**Text:**
____________________

Directed by the answer to my question about Server-side rendering, I'm looking at implementing AOT compilation in my Angular2 app.
A bit of background to the problem I'm having: we have a build running in Visual Studio Online, which runs webpack etc, and ships a functioning webapp. We then have a release in VSO to different environments which puts some values (environment, base urls, important keys) into an env-config.js
file. This env-config.js
file is not bundled and packaged within the app, but we access it as a global js variable within our Angular code.
env-config.js
var envConfig = {
'environment': 'local',
'baseApiUrl': 'localhost:5555',
}
Within app-config.ts
, we access envConfig
from the window object, store this as a constant, and export the constant AppConfig
, which we then register in app.module
using an OpaqueToken
.
app-config.ts
export function getEnvConfig(): IAppEnvConfig {
if (window == null) {
return {
'environment': '',
'baseApiUrl': ''
};
}
else {
return (window as any).envConfig;
}
}
export const _envConfig: IAppEnvConfig = getEnvConfig();
export const AppConfig: IAppConfig = {
applicationName: 'Web Application',
environment: _envConfig.environment,
baseApiUrl: _envConfig.baseApiUrl,
otherSetting: 'someValue'
}
This works really well running in the browser with the JIT compiler. I'm following a combination of this and this and other tutorials to enable AOT compilation.
Running ngc gives me the following error:
"node_modules/.bin/ngc" -p app/tsconfig-aot.json Error encountered
resolving symbol values statically. Calling function 'getEnvConfig',
function calls are not supported. Consider replacing the function or lambda
with a reference to an exported function, resolving symbol AppConfig
I added the check for window == null
in getEnvConfig()
because I don't think window
will be available during non-browser compilation. If getEnvConfig()
does anything other than return an empty IAppEnvConfig
object I get the ngc error.
I have done a lot of Googling, but have found nothing specific to my issue, other than generic answers pointing towards using a factory function to create a new instance of a class, which I've tried to do here.
Sorry if that doesn't make much sense - please feel free to get clarification/tell me that I'm doing something incredibly stupid.

____________________

**Questions to answer:**
1. Can you retype the stretch of the Angular AOT question from "Running ngc gives" through "to do here.", word for word?
2. Please answer these questions about the Angular AOT question:
(a) What value does env-config.js give for 'baseApiUrl'?
(b) What applicationName is set in AppConfig?
(c) Which function does the ngc error name as being called?

Extracted data entries
____________________

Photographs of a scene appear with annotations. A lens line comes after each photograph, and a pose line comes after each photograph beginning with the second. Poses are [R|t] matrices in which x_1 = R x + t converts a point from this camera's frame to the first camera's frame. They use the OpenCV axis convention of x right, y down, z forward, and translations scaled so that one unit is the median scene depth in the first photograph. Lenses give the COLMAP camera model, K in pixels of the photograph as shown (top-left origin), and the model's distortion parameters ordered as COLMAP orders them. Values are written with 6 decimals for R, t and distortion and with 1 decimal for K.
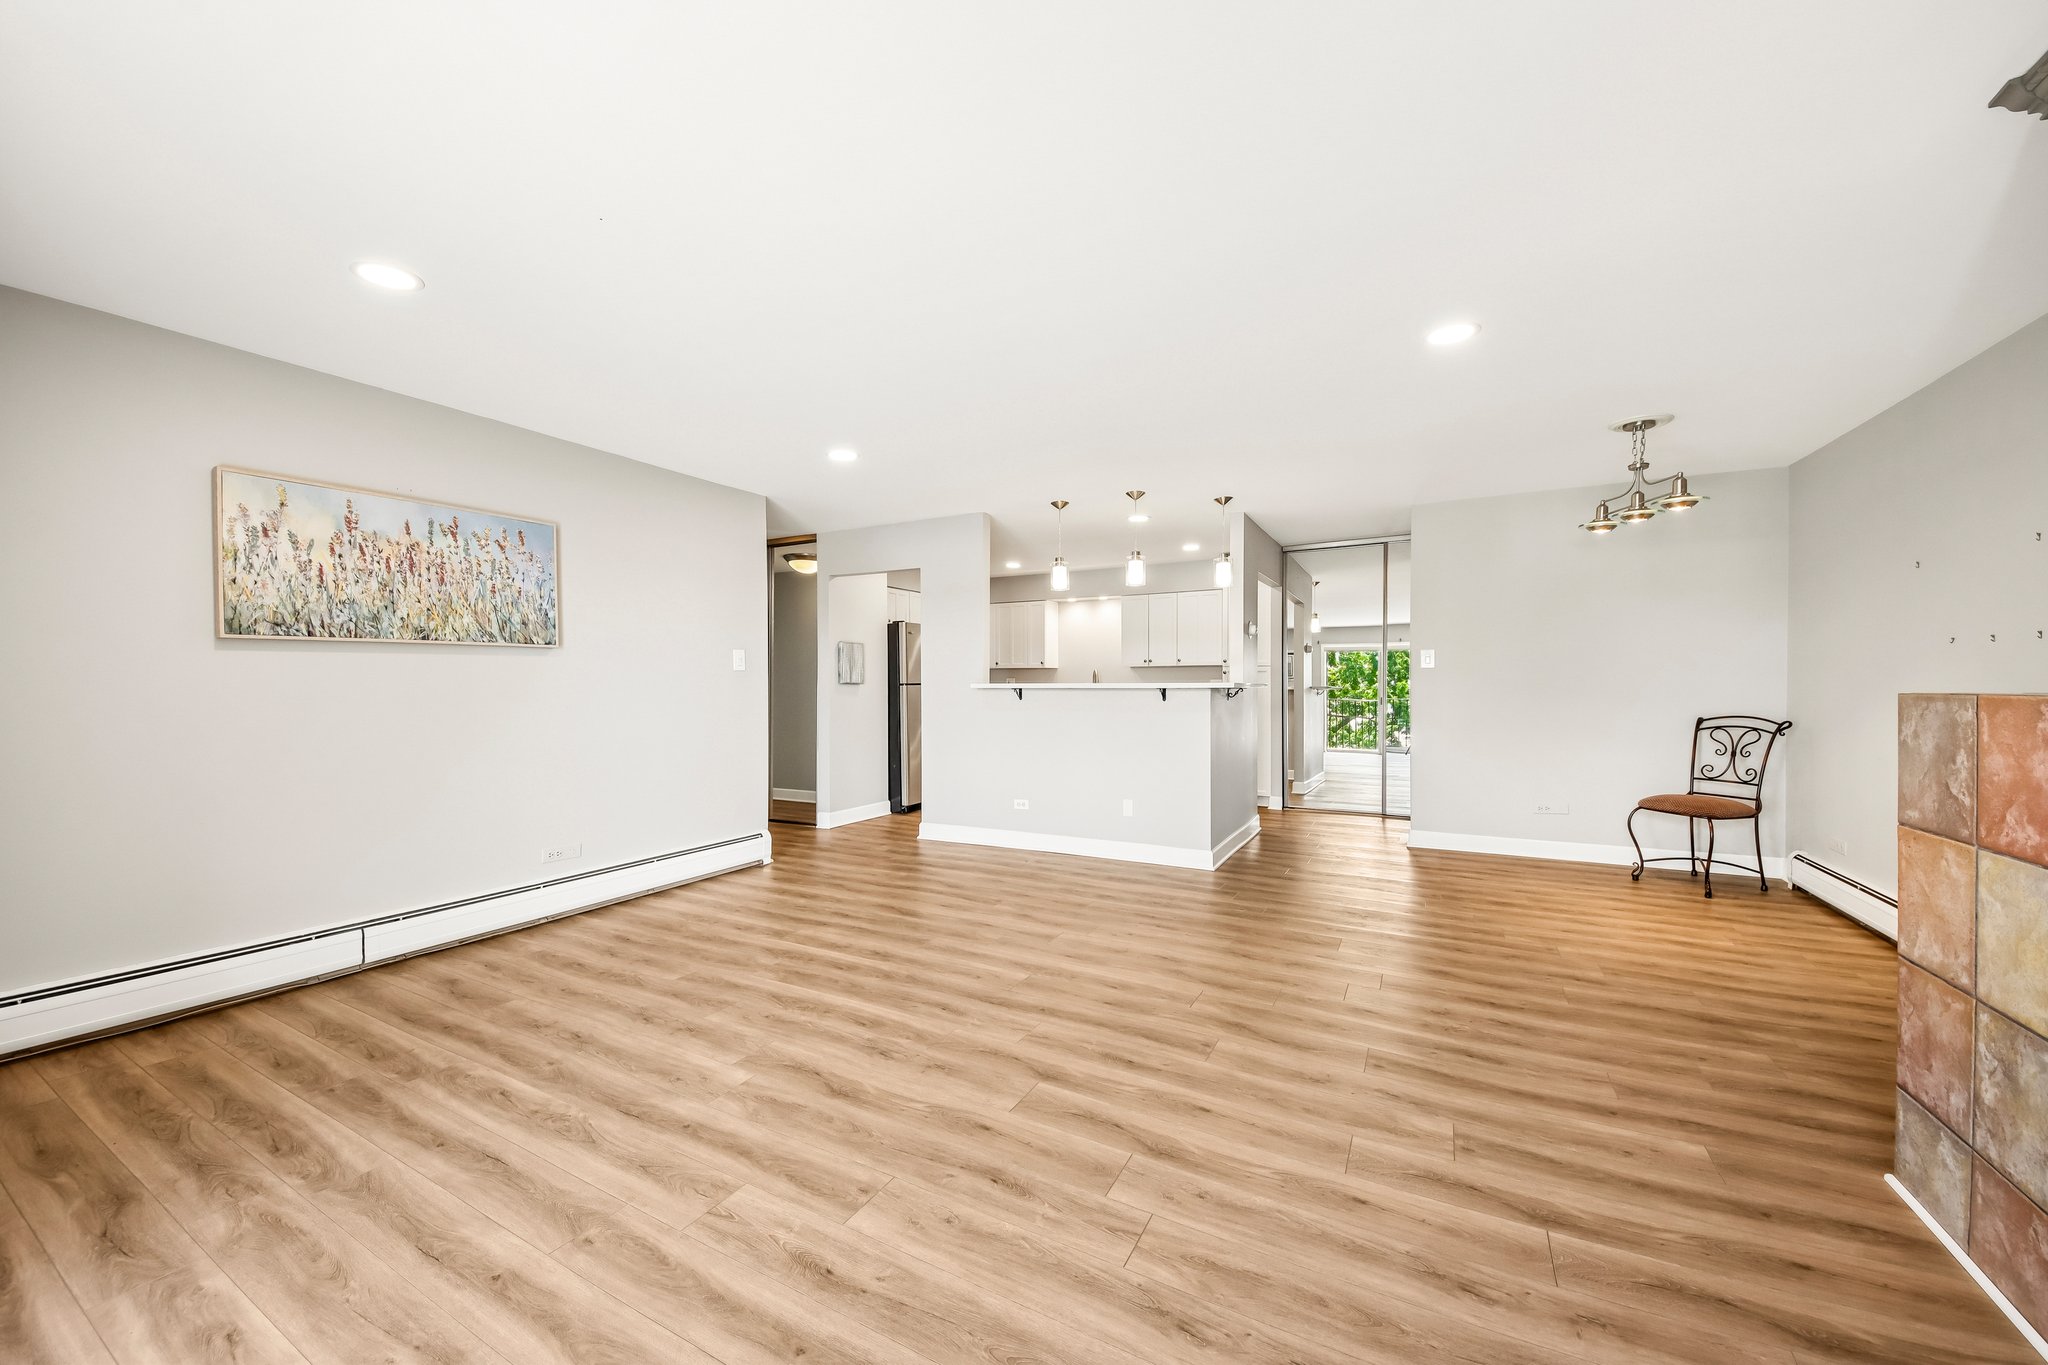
lens RADIAL K [[758.8, 0, 1011.1], [0, 758.8, 691.3], [0, 0, 1]] dist [0.044020, -0.030832]
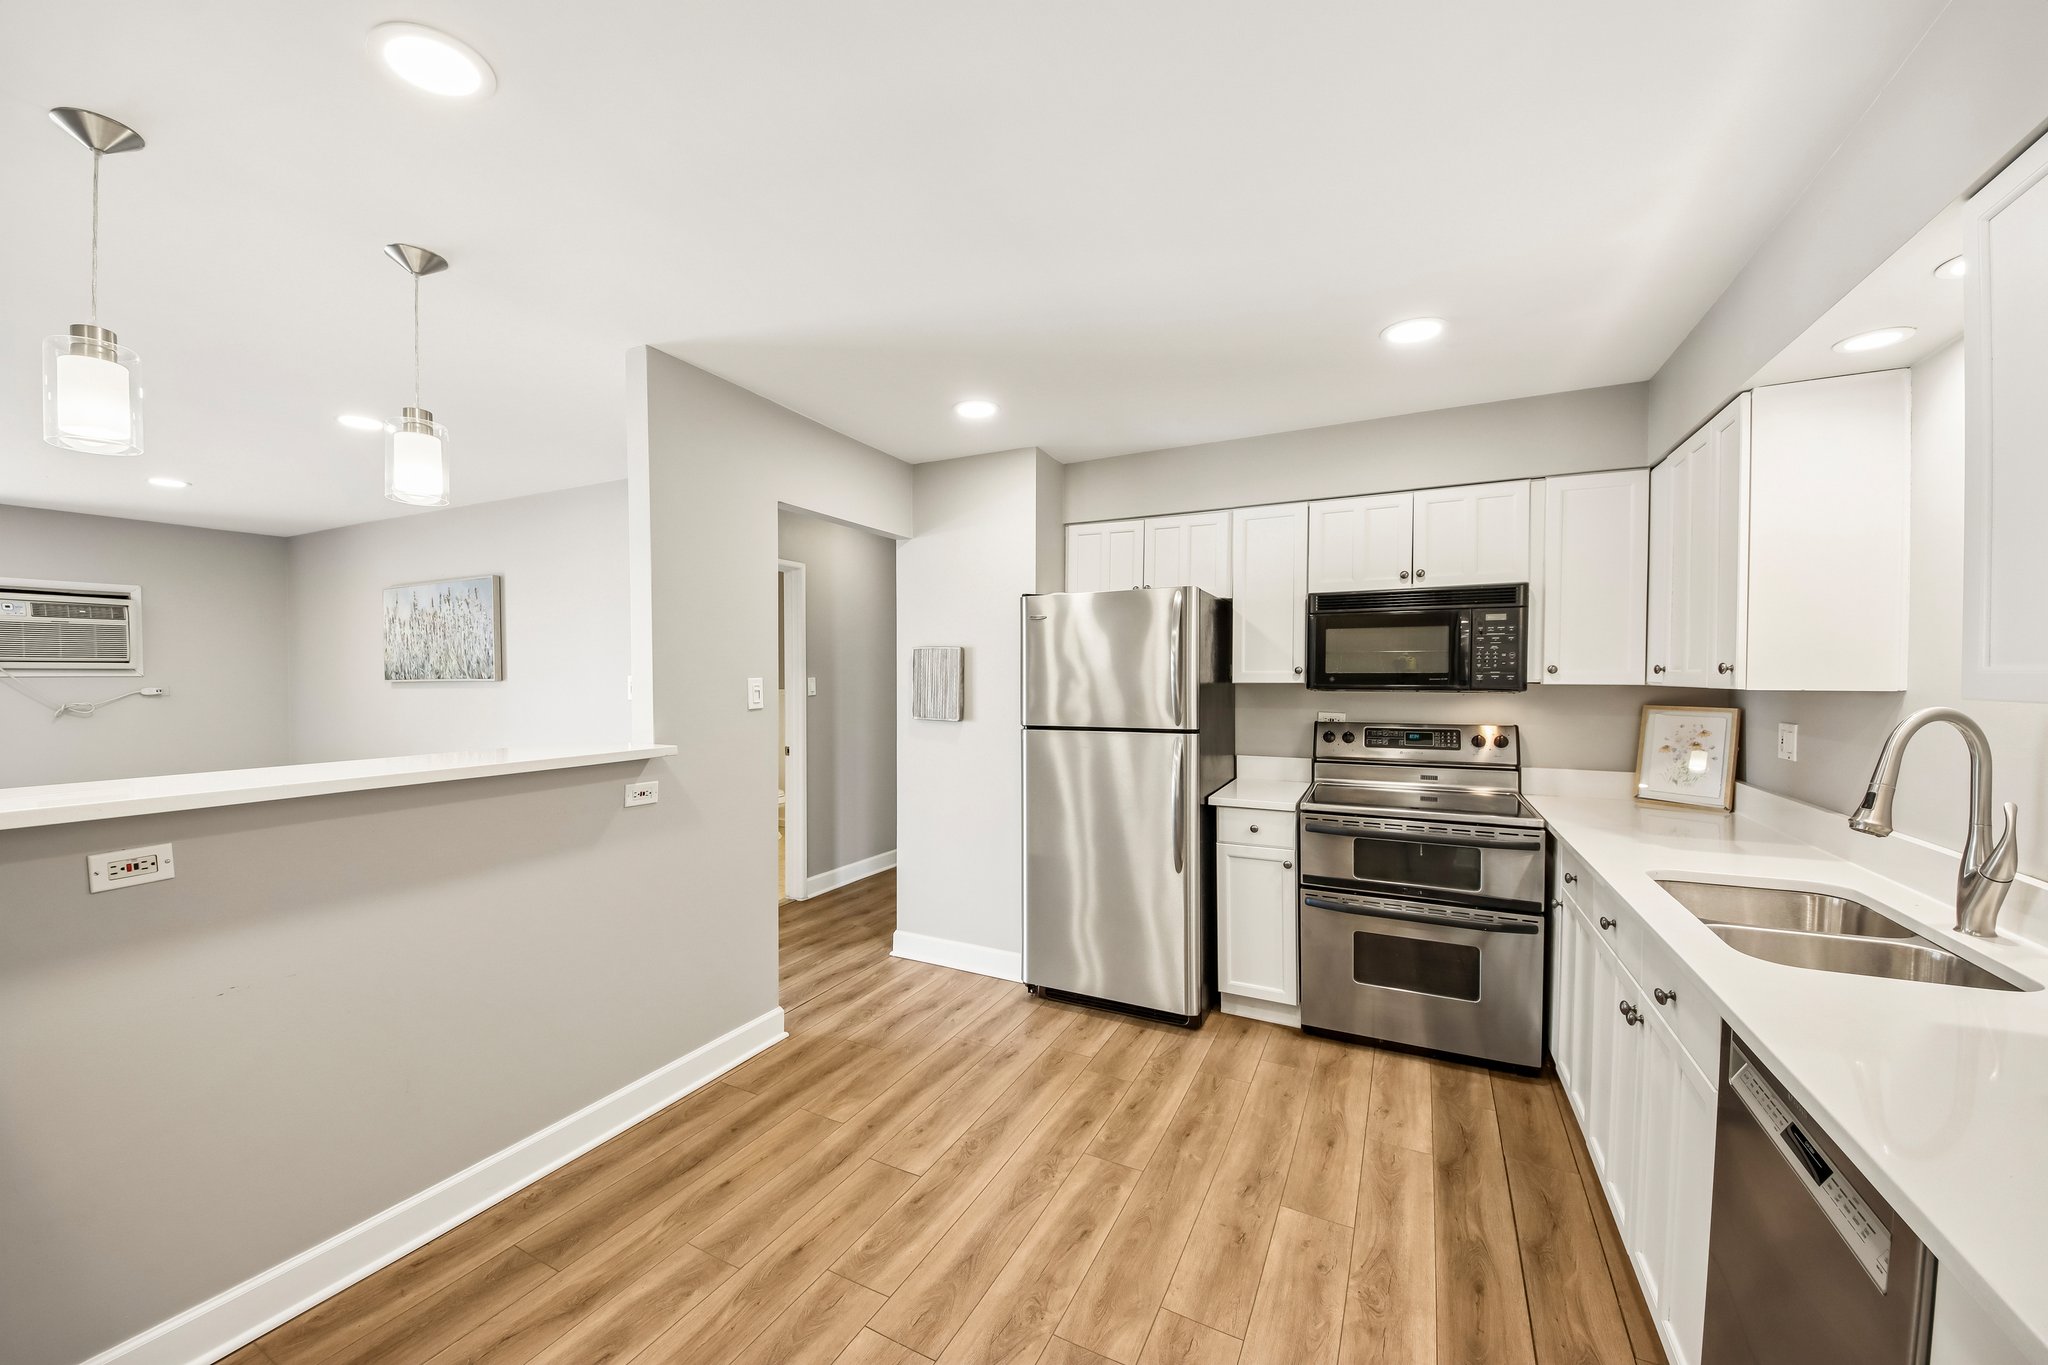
lens RADIAL K [[771.0, 0, 1014.7], [0, 771.0, 690.9], [0, 0, 1]] dist [0.017435, -0.017398]
pose [[0.027002, 0.023355, -0.999363, 0.738788], [-0.010664, 0.999677, 0.023074, -0.094772], [0.999578, 0.010035, 0.027243, 2.149121]]
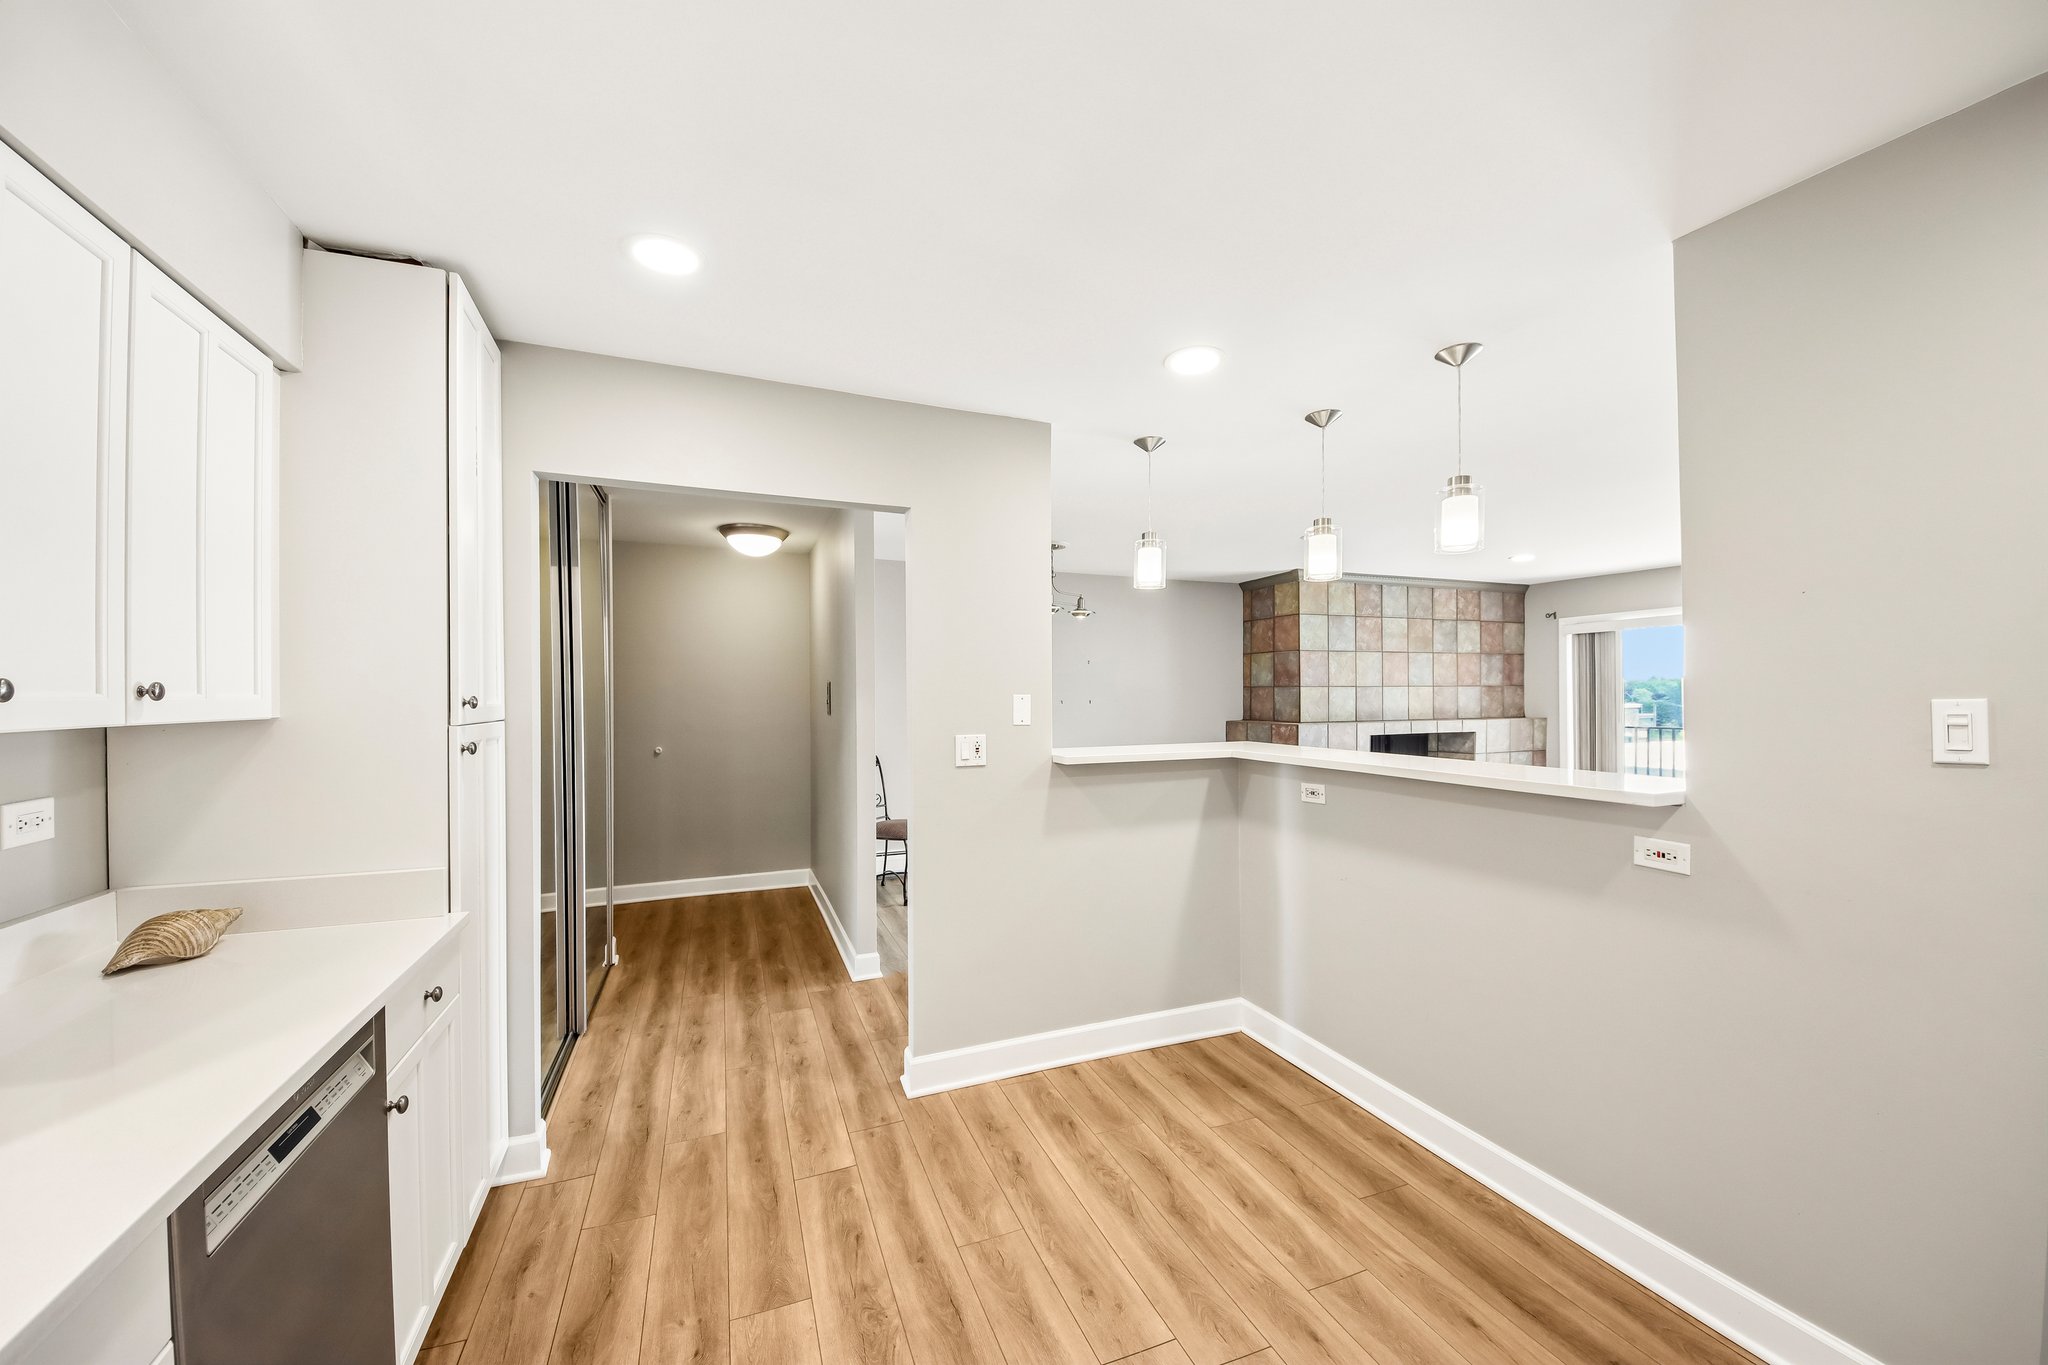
lens RADIAL K [[758.8, 0, 1011.1], [0, 758.8, 691.3], [0, 0, 1]] dist [0.044020, -0.030832]
pose [[-0.764199, 0.008712, 0.644921, -0.040023], [0.013609, 0.999904, 0.002619, -0.098864], [-0.644837, 0.010778, -0.764244, 2.540596]]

____________________

**Completed exercise:**
1.
Running ngc gives me the following error:
"node_modules/.bin/ngc" -p app/tsconfig-aot.json Error encountered
resolving symbol values statically. Calling function 'getEnvConfig',
function calls are not supported. Consider replacing the function or lambda
with a reference to an exported function, resolving symbol AppConfig
I added the check for window == null
in getEnvConfig()
because I don't think window
will be available during non-browser compilation. If getEnvConfig()
does anything other than return an empty IAppEnvConfig
object I get the ngc error.
I have done a lot of Googling, but have found nothing specific to my issue, other than generic answers pointing towards using a factory function to create a new instance of a class, which I've tried to do here.

2.
(a) localhost:5555
(b) Web Application
(c) getEnvConfig